As soon as the news was reported by the media around the world, the Arab and international news scene buzzed with condemnation and denunciation of the criminal attempt, which tried to target the head of power in Iraq.

Al-Kadhimi went on to Twitter moments after the attack and called for "calm and restraint from everyone. Thank God, I am fine and among my people," he tweeted on his official account.

Meanwhile, the armed militias in Mesopotamia have denied responsibility of the attempt to assassinate the man who is facing disarmament and the security imbalance, and has been striving to restore Iraq to its Arab and international standing again, since his government was granted confidence in May 2020.

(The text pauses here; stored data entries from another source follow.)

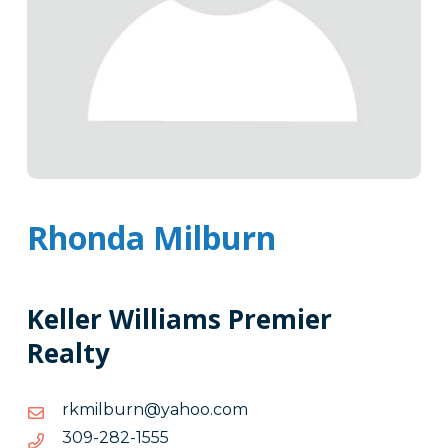
Rhonda Milburn
Keller Williams Premier
Realty
moc.oohay@nrublimkr
moc.oohay@nrublimkr
5551-
5551-282-903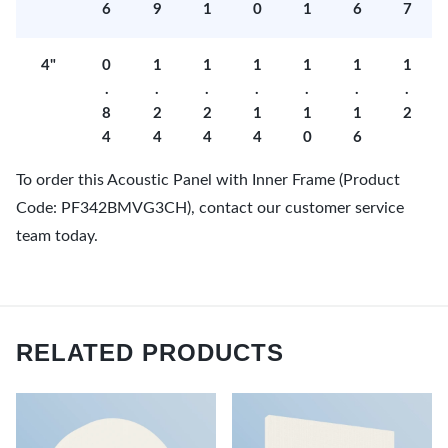
6
9
1
0
1
6
7
4"
0
1
1
1
1
1
1
.
.
.
.
.
.
.
8
2
2
1
1
1
2
4
4
4
4
0
6
To order this Acoustic Panel with Inner Frame (Product
Code: PF342BMVG3CH), contact our customer service
team today.
RELATED PRODUCTS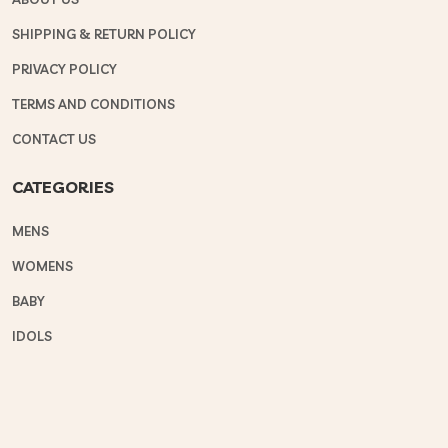
SHIPPING & RETURN POLICY
PRIVACY POLICY
TERMS AND CONDITIONS
CONTACT US
CATEGORIES
MENS
WOMENS
BABY
IDOLS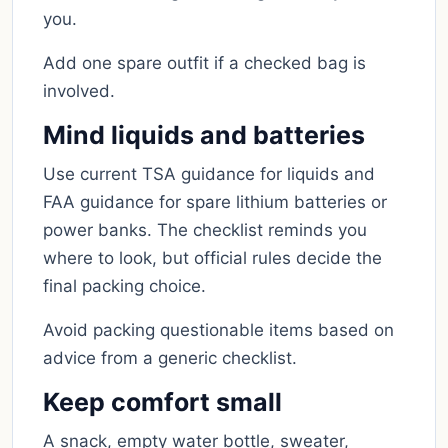
you.
Add one spare outfit if a checked bag is
involved.
Mind liquids and batteries
Use current TSA guidance for liquids and
FAA guidance for spare lithium batteries or
power banks. The checklist reminds you
where to look, but official rules decide the
final packing choice.
Avoid packing questionable items based on
advice from a generic checklist.
Keep comfort small
A snack, empty water bottle, sweater,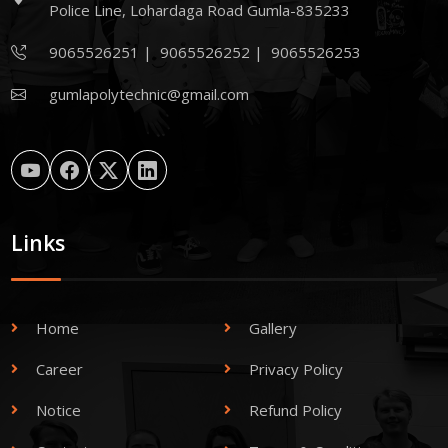
Police Line, Lohardaga Road Gumla-835233
9065526251
|
9065526252
|
9065526253
gumlapolytechnic@gmail.com
Links
Home
Gallery
Career
Privacy Policy
Notice
Refund Policy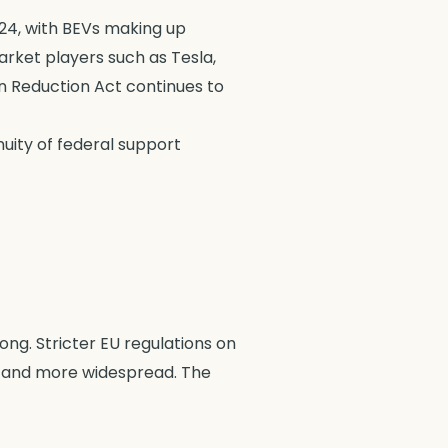
024, with BEVs making up
Market players such as Tesla,
ion Reduction Act continues to
nuity of federal support
ong. Stricter EU regulations on
, and more widespread. The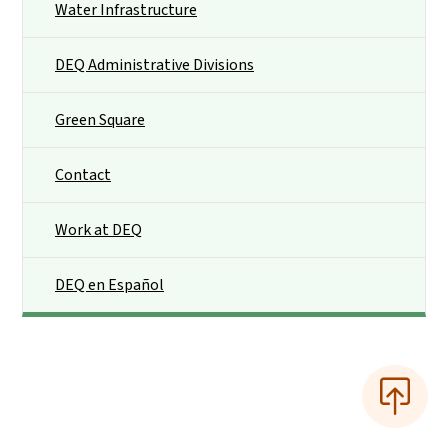
Water Infrastructure
DEQ Administrative Divisions
Green Square
Contact
Work at DEQ
DEQ en Español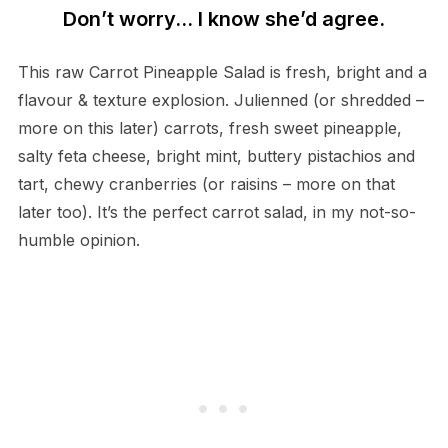
Don’t worry… I know she’d agree.
This raw Carrot Pineapple Salad is fresh, bright and a
flavour & texture explosion. Julienned (or shredded –
more on this later) carrots, fresh sweet pineapple,
salty feta cheese, bright mint, buttery pistachios and
tart, chewy cranberries (or raisins – more on that
later too). It’s the perfect carrot salad, in my not-so-
humble opinion.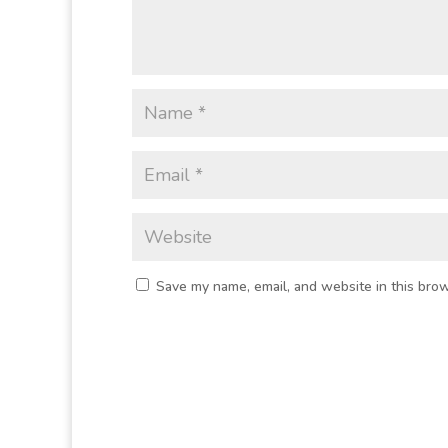
Save my name, email, and website in this brow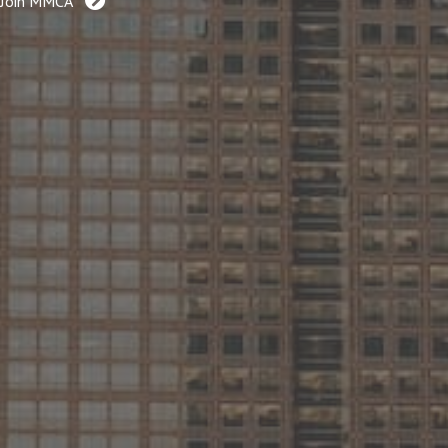
Join MMCA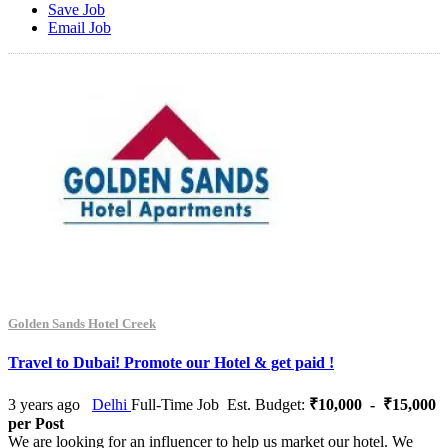
Save Job
Email Job
Golden Sands Hotel Creek
Travel to Dubai! Promote our Hotel & get paid !
3 years ago
Delhi
Full-Time Job
Est. Budget:
₹10,000 - ₹15,000
per Post
We are looking for an influencer to help us market our hotel. We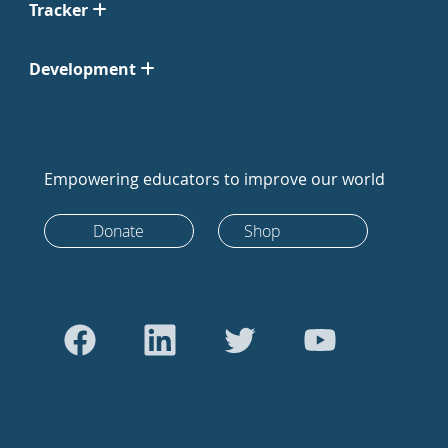
Tracker
Development
Empowering educators to improve our world
Donate
Shop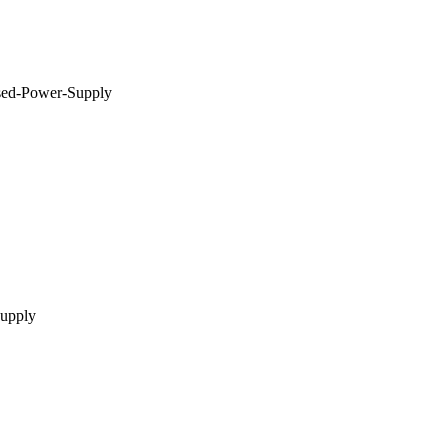
ed-Power-Supply
supply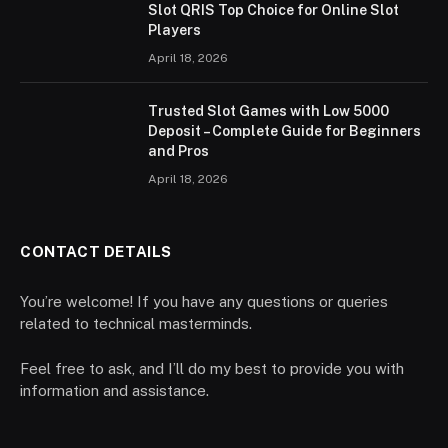
Slot QRIS Top Choice for Online Slot
Players
April 18, 2026
Trusted Slot Games with Low 5000
Deposit – Complete Guide for Beginners
and Pros
April 18, 2026
CONTACT DETAILS
You’re welcome! If you have any questions or queries
related to technical masterminds.
Feel free to ask, and I’ll do my best to provide you with
information and assistance.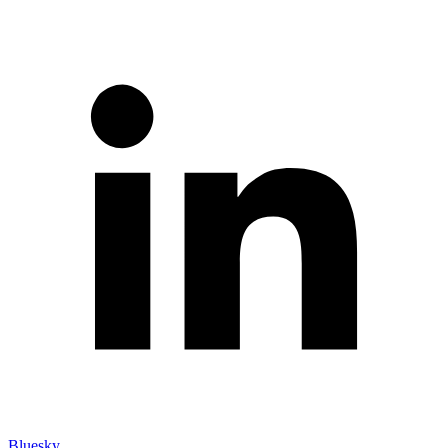
Bluesky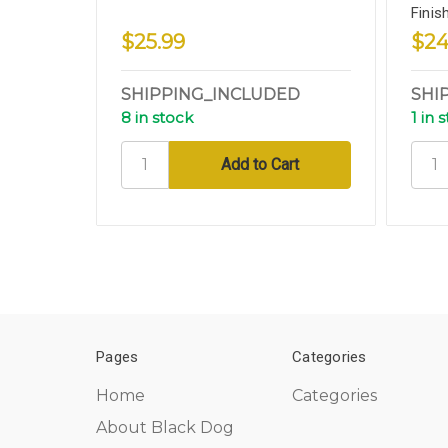
Finis
$25.99
$24
SHIPPING_INCLUDED
SHI
8 in stock
1 in 
Pages
Categories
Home
Categories
About Black Dog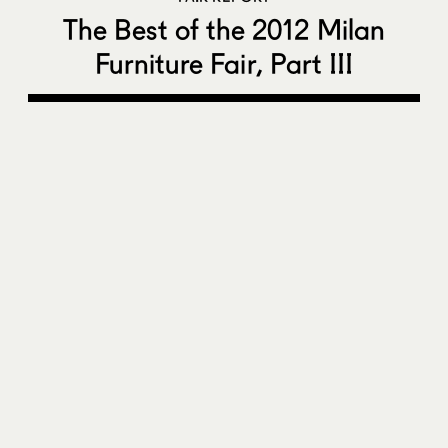
The Best of the 2012 Milan
Furniture Fair, Part III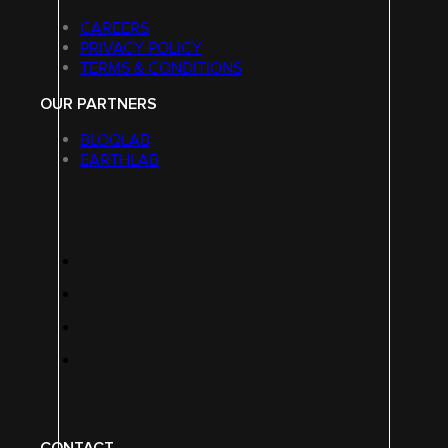
CAREERS
PRIVACY POLICY
TERMS & CONDITIONS
OUR PARTNERS
BLOQLAB
EARTHLAB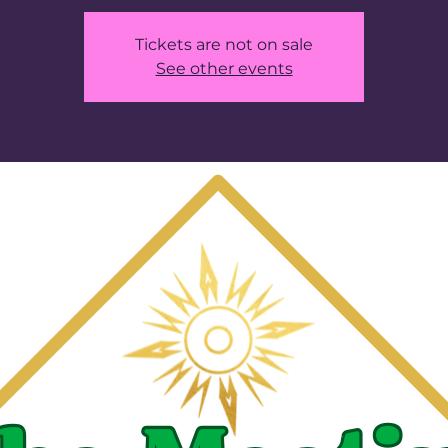
Tickets are not on sale
See other events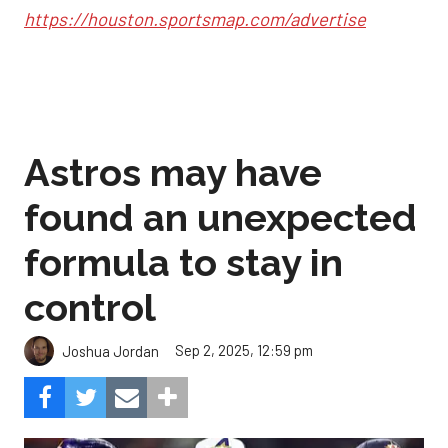
https://houston.sportsmap.com/advertise
Astros may have
found an unexpected
formula to stay in
control
Sep 2, 2025, 12:59 pm
Joshua Jordan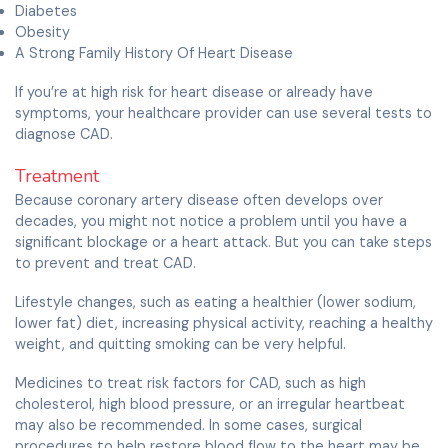
Diabetes
Obesity
A Strong Family History Of Heart Disease
If you’re at high risk for heart disease or already have
symptoms, your healthcare provider can use several tests to
diagnose CAD.
Treatment
Because coronary artery disease often develops over
decades, you might not notice a problem until you have a
significant blockage or a heart attack. But you can take steps
to prevent and treat CAD.
Lifestyle changes, such as eating a healthier (lower sodium,
lower fat) diet, increasing physical activity, reaching a healthy
weight, and quitting smoking can be very helpful.
Medicines to treat risk factors for CAD, such as high
cholesterol, high blood pressure, or an irregular heartbeat
may also be recommended. In some cases, surgical
procedures to help restore blood flow to the heart may be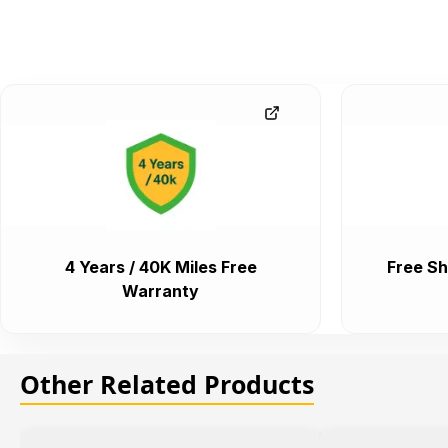
4 Years / 40K Miles Free
Free Sh
Warranty
Other Related Products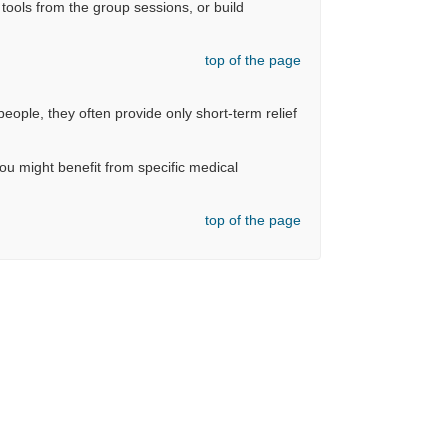
ools from the group sessions, or build
top of the page
eople, they often provide only short-term relief
you might benefit from specific medical
top of the page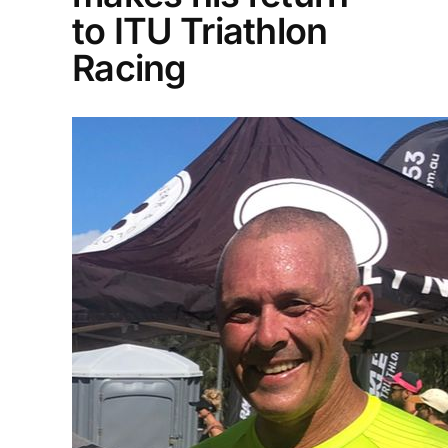
to ITU Triathlon
Racing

While the Iraqi security services are conducting their investigations into the incident, no party has claimed the assassination attempt, which shook Iraq and plunged the country into a new crisis, titled as a new security threat, and a direct confrontation with domestic terrorism.

Born in Baghdad in 1967, Al-Kadhimi is a former head of the intelligence service, a former journalist and a skilled negotiator whose political future was unknown until after the early parliamentary elections that took place in October.

Al-Kadhimi, previously served as Director of the Iraqi National Intelligence Service, originally appointed in June 2016. He took over the presidency of the Iraqi National Intelligence Service (INIS) in June 2016, at the height of the battles against ISIS. Under his leadership, the agency expanded its remit, particularly in counter-terrorism, both internally and abroad, playing a vital role in Iraq's fight against ISIS. During his tenure, he established links with scores of countries and bureaux working within the US-led federation against ISIS.

At the beginning of his career, Al-Kadhimi studied law in Iraq. He also worked as a journalist and activist against the late Iraqi President Saddam Hussein from Europe, to which he fled and lived in for years to escape the brutality of the "Baath Party" only to return to Baghdad in 2003 after the fall of Saddam Hussein's regime. He participated in the establishment of the Iraqi Media Network, coinciding with his role as executive director of the "Iraqi Memory Foundation", which documented the "crimes of the Baath regime".

From Baghdad and London, Al-Kadhimi ran the Humanitarian Dialogue Foundation, an independent organization that seeks to bridge the gaps between societies and cultures, and establish dialogue as an alternative to violence in resolving crises.

The Iraqi prime minister worked as a columnist and an editor of the Iraqi version of Al-Monitor and contributed to various outlets. His articles focused on consolidating the spirit of social peace in the country. He has also published a number of books and studies. Al-Kadhimi was also the senior editor of Iraq's Newsweek magazine for three years.

He has written many books, including "The Iraq Question, Islamic Concerns" and "Ali Ibn Abi Talib: The Imam and the Man." Most notably, his "Humanitarian Concerns" was selected in 2000 by the European Union as the best book written by a political refugee. Kadhimi became director of Iraq’s National Intelligence Service in 2016, and was appointed Prime Minister of Iraq in May 2020.

In 2016, Prime Minister Haider al-Abadi surprised Iraqis by appointing Mustafa Al-Kadhimi, a journalist and human rights activist, to head the Iraqi National Intelligence Service (INIS). This was at the height of the war against the "Islamic State" organization, which occupied part of the country for a period of time before the Iraqi army, with the support of the international coalition, succeeded in defeating it.

Al-Kadhimi’s various relations with the political class inside and outside Iraq helped him to make his way to the premiership steadily, knowing that his name has been frequently repeated to hold this position since 2018 after the legislative elections that resulted in the resigned Adel Abdul-Mahdi as prime minister.

He benefited from his position at the head of the intelligence, to weave several links with dozens of countries and agencies working within the international coalition. During a rare visit with former Prime Minister Haider al-Abadi in 2017 to Riyadh, Al-Kadhimi made headlines when he was seen in a long embrace with his friend Mohammed bin Salman.

It is said about Al-Kadhimi that he knows how to be a friend to everyone. He is considered a figure who is not hostile to anyone, has a pragmatic mentality, and has relations with all the main players in the Iraqi arena: a good relationship with the Americans, and a relationship that has recently returned to normal with the Iranians.

Additionally, Al-Kadhimi is seen as a skilled negotiator, whom Iraqis rely on today to harness his extensive network of relations in Washington, as in Tehran, to save Iraq from an economic and political disaster.

Al-Kadhimi faces the opposition of the Popular Mobilization Forces, which brings together an alliance of pro-Iranian factions involved in the government forces. Supporters of these anti-US militias demand a complete withdrawal of US forces from Iraq, and they continue to pressure Al-Kadhimi in this regard.

They also deliberately hold Al-Kadhimi's government responsible for the electoral fraud in the early parliamentary elections, in which the number of seats of the Fatah Alliance, which represents the popular crowd, decreased.

Having won the support of the Iraqi political class, which has monopolized power for 16 years, Al-Kadhimi was forced to re-establish the ties that were severed with angry Iraqis who demonstrated for months against "corrupt" politicians.